Monday, Apr. 15, 1946

From the Bottom Up

General Douglas MacArthur had invited 27 U.S. educators to Japan to tell him how he was doing in re-educating the Japanese. Last week the educators made their report. Conclusion: MacArthur's methods were good as far as they went. But the U.S. mission thought that more than negative, punitive reform of the Japanese was needed.

Recommendations: 1) Substitute a Roman alphabet for the more than 50,000 Chinese-derived picture-characters of written Japanese. Though newspapers employ fewer than 4,500 characters, even educated Japs have to use dictionaries to understand them all, and uneducated Japs have trouble with anything more than the headlines (the average citizen of Tokyo knows 600 characters; the average rural Jap 325). Beginning Jap schoolchildren spend 17 out of 22 classroom hours a week in a struggle to master 1,356 characters--time, said the mission, "that might be devoted to the acquisition of . . . useful linguistic and numerical skills, of essential knowledge about the world, of physical nature and human society."

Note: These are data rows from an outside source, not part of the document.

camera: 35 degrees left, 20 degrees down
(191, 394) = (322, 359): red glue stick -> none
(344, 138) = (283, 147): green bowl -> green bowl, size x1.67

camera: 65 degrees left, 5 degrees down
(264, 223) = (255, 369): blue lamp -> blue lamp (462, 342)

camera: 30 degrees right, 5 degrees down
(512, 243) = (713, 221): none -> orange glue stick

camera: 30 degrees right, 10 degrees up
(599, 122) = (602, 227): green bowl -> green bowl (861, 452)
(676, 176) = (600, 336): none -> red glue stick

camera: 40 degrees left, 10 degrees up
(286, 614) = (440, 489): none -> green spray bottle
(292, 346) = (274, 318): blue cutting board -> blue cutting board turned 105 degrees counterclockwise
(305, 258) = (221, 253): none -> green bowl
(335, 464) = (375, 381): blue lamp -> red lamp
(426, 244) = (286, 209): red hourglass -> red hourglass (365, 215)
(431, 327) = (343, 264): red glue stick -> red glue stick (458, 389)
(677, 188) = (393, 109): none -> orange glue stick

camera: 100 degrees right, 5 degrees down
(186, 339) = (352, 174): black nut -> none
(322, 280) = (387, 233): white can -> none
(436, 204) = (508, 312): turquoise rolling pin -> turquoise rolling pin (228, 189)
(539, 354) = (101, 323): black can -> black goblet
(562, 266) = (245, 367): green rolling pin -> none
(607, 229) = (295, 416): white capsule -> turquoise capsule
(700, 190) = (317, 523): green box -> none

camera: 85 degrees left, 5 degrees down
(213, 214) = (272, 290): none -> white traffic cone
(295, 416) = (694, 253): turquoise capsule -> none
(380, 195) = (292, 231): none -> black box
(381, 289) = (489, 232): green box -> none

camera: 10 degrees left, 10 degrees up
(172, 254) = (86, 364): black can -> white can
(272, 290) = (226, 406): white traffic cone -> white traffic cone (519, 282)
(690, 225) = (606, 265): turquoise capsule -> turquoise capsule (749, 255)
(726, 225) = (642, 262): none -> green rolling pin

The proposed new alphabet would probably encounter scattered Jap resistance. When the U.S. Army commissioned Tokyo University's Professor Shuhei Ishiyama to compile a democratic teaching manual in simple characters, Jap educators protested that they would lose face if ordinary schoolteachers could understand the whole book.

2) Give the people control of education, by popularly elected boards of education in each prefecture--with power to establish new schools, license teachers and select textbooks. Each prefecture would have an Allied civilian educator as full-time adviser, reducing Mombusho (the Department of Education) to a mere administrative agency. The Army has been using Mombusho as a transmission belt for its directives, encouraging what Dr. George D. Stoddard, chairman of the U.S. mission, called "the main obstacle in . . . re-educating Japan for democracy . . . Japan's tendency to work from the top down."

3) Increase the minimum school-leaving age from 12 to 16; make higher education "the opportunity for the many rather than the privilege of a few."

4) Continue to purge nationalism, imperialism and militarism in the schools.

The Army has already banned the fable about the golden ox who sought greener pastures (he is really seeking a Greater East Asia), and bellicose sports like judo and kendo (fencing with wooden swords). It has also canceled history, geography and ethics courses, because the texts were deeply Shinto-stained. The educators recommended a new kind of civics training--emphasizing "heroes of civil life," and stressing that "politics is an honor, not a disgrace." Teachers would be given security to think, speak and act freely.*

How long would it take to reform Japanese education? Barnard's Dean Virginia C. Gildersleeve, one of the traveling educators, said: "We'll have to wait 25 years to see how it works out." Guessed Chairman Stoddard: "A long time--decades."

* But not too freely. Last week Marines in Sasebo forced Teacher Yoshiki Matsumoto to stand before 1,000 pupils of Waifu Primary School to retract his unfounded charge that a G.I. in a jeep deliberately ran over and killed ten Jap children.